(Transcribed page contents)

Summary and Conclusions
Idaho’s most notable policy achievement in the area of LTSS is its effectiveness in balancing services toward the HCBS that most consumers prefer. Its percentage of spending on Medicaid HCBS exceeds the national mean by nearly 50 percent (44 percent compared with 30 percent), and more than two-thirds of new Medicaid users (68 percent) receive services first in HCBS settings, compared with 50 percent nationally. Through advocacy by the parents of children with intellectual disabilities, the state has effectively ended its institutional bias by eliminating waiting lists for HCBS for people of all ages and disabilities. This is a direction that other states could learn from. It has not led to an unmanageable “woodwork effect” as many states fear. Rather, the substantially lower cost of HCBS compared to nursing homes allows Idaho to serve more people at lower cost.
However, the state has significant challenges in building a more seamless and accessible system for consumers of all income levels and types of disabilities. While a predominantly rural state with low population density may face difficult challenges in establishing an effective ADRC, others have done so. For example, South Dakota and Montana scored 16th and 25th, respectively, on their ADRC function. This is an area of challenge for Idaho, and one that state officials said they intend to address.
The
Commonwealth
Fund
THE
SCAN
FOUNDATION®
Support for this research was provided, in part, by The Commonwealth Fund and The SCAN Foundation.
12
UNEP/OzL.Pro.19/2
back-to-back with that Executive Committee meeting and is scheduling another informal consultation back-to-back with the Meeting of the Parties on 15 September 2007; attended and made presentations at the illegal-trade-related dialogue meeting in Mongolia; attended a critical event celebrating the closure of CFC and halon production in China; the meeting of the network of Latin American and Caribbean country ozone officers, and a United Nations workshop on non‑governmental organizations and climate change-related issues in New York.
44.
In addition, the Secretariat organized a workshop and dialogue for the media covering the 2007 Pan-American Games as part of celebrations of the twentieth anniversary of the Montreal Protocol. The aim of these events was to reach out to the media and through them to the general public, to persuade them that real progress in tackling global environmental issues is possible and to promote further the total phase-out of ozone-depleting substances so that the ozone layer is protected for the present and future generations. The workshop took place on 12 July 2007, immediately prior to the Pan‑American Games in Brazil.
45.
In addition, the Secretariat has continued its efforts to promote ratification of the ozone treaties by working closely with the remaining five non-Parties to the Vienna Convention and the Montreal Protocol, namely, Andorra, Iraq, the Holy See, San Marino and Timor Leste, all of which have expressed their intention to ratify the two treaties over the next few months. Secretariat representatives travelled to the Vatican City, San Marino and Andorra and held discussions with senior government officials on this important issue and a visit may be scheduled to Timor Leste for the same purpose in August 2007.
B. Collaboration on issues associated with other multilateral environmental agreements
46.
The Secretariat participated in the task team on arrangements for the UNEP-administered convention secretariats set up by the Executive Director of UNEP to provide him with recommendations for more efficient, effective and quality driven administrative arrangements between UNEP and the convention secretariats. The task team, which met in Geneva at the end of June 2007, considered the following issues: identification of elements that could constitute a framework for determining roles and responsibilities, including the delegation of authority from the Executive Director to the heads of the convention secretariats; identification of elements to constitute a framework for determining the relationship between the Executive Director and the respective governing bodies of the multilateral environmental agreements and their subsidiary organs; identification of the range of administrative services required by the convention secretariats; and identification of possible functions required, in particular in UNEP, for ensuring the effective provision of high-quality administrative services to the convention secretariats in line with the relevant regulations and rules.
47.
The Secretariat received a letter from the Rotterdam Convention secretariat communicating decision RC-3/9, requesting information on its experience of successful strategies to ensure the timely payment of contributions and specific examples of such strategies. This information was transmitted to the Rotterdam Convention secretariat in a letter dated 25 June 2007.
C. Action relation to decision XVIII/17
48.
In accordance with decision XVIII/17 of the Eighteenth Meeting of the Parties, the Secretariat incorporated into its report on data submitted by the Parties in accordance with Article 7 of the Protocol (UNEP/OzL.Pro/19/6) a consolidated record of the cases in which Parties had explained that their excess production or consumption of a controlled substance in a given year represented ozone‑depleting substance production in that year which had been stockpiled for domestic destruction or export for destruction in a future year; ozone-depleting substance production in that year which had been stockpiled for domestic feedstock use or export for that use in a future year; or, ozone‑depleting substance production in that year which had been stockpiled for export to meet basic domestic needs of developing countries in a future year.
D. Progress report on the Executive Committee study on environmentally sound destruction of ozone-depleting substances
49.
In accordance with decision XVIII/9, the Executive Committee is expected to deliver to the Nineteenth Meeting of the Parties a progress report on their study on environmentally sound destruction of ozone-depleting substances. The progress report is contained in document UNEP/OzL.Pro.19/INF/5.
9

Required action:
Set down each entry from above once more, exactly as written.

Solution to this exercise:
Summary and Conclusions
Idaho’s most notable policy achievement in the area of LTSS is its effectiveness in balancing services toward the HCBS that most consumers prefer. Its percentage of spending on Medicaid HCBS exceeds the national mean by nearly 50 percent (44 percent compared with 30 percent), and more than two-thirds of new Medicaid users (68 percent) receive services first in HCBS settings, compared with 50 percent nationally. Through advocacy by the parents of children with intellectual disabilities, the state has effectively ended its institutional bias by eliminating waiting lists for HCBS for people of all ages and disabilities. This is a direction that other states could learn from. It has not led to an unmanageable “woodwork effect” as many states fear. Rather, the substantially lower cost of HCBS compared to nursing homes allows Idaho to serve more people at lower cost.
However, the state has significant challenges in building a more seamless and accessible system for consumers of all income levels and types of disabilities. While a predominantly rural state with low population density may face difficult challenges in establishing an effective ADRC, others have done so. For example, South Dakota and Montana scored 16th and 25th, respectively, on their ADRC function. This is an area of challenge for Idaho, and one that state officials said they intend to address.
The
Commonwealth
Fund
THE
SCAN
FOUNDATION®
Support for this research was provided, in part, by The Commonwealth Fund and The SCAN Foundation.
12
UNEP/OzL.Pro.19/2
back-to-back with that Executive Committee meeting and is scheduling another informal consultation back-to-back with the Meeting of the Parties on 15 September 2007; attended and made presentations at the illegal-trade-related dialogue meeting in Mongolia; attended a critical event celebrating the closure of CFC and halon production in China; the meeting of the network of Latin American and Caribbean country ozone officers, and a United Nations workshop on non‑governmental organizations and climate change-related issues in New York.
44.
In addition, the Secretariat organized a workshop and dialogue for the media covering the 2007 Pan-American Games as part of celebrations of the twentieth anniversary of the Montreal Protocol. The aim of these events was to reach out to the media and through them to the general public, to persuade them that real progress in tackling global environmental issues is possible and to promote further the total phase-out of ozone-depleting substances so that the ozone layer is protected for the present and future generations. The workshop took place on 12 July 2007, immediately prior to the Pan‑American Games in Brazil.
45.
In addition, the Secretariat has continued its efforts to promote ratification of the ozone treaties by working closely with the remaining five non-Parties to the Vienna Convention and the Montreal Protocol, namely, Andorra, Iraq, the Holy See, San Marino and Timor Leste, all of which have expressed their intention to ratify the two treaties over the next few months. Secretariat representatives travelled to the Vatican City, San Marino and Andorra and held discussions with senior government officials on this important issue and a visit may be scheduled to Timor Leste for the same purpose in August 2007.
B. Collaboration on issues associated with other multilateral environmental agreements
46.
The Secretariat participated in the task team on arrangements for the UNEP-administered convention secretariats set up by the Executive Director of UNEP to provide him with recommendations for more efficient, effective and quality driven administrative arrangements between UNEP and the convention secretariats. The task team, which met in Geneva at the end of June 2007, considered the following issues: identification of elements that could constitute a framework for determining roles and responsibilities, including the delegation of authority from the Executive Director to the heads of the convention secretariats; identification of elements to constitute a framework for determining the relationship between the Executive Director and the respective governing bodies of the multilateral environmental agreements and their subsidiary organs; identification of the range of administrative services required by the convention secretariats; and identification of possible functions required, in particular in UNEP, for ensuring the effective provision of high-quality administrative services to the convention secretariats in line with the relevant regulations and rules.
47.
The Secretariat received a letter from the Rotterdam Convention secretariat communicating decision RC-3/9, requesting information on its experience of successful strategies to ensure the timely payment of contributions and specific examples of such strategies. This information was transmitted to the Rotterdam Convention secretariat in a letter dated 25 June 2007.
C. Action relation to decision XVIII/17
48.
In accordance with decision XVIII/17 of the Eighteenth Meeting of the Parties, the Secretariat incorporated into its report on data submitted by the Parties in accordance with Article 7 of the Protocol (UNEP/OzL.Pro/19/6) a consolidated record of the cases in which Parties had explained that their excess production or consumption of a controlled substance in a given year represented ozone‑depleting substance production in that year which had been stockpiled for domestic destruction or export for destruction in a future year; ozone-depleting substance production in that year which had been stockpiled for domestic feedstock use or export for that use in a future year; or, ozone‑depleting substance production in that year which had been stockpiled for export to meet basic domestic needs of developing countries in a future year.
D. Progress report on the Executive Committee study on environmentally sound destruction of ozone-depleting substances
49.
In accordance with decision XVIII/9, the Executive Committee is expected to deliver to the Nineteenth Meeting of the Parties a progress report on their study on environmentally sound destruction of ozone-depleting substances. The progress report is contained in document UNEP/OzL.Pro.19/INF/5.
9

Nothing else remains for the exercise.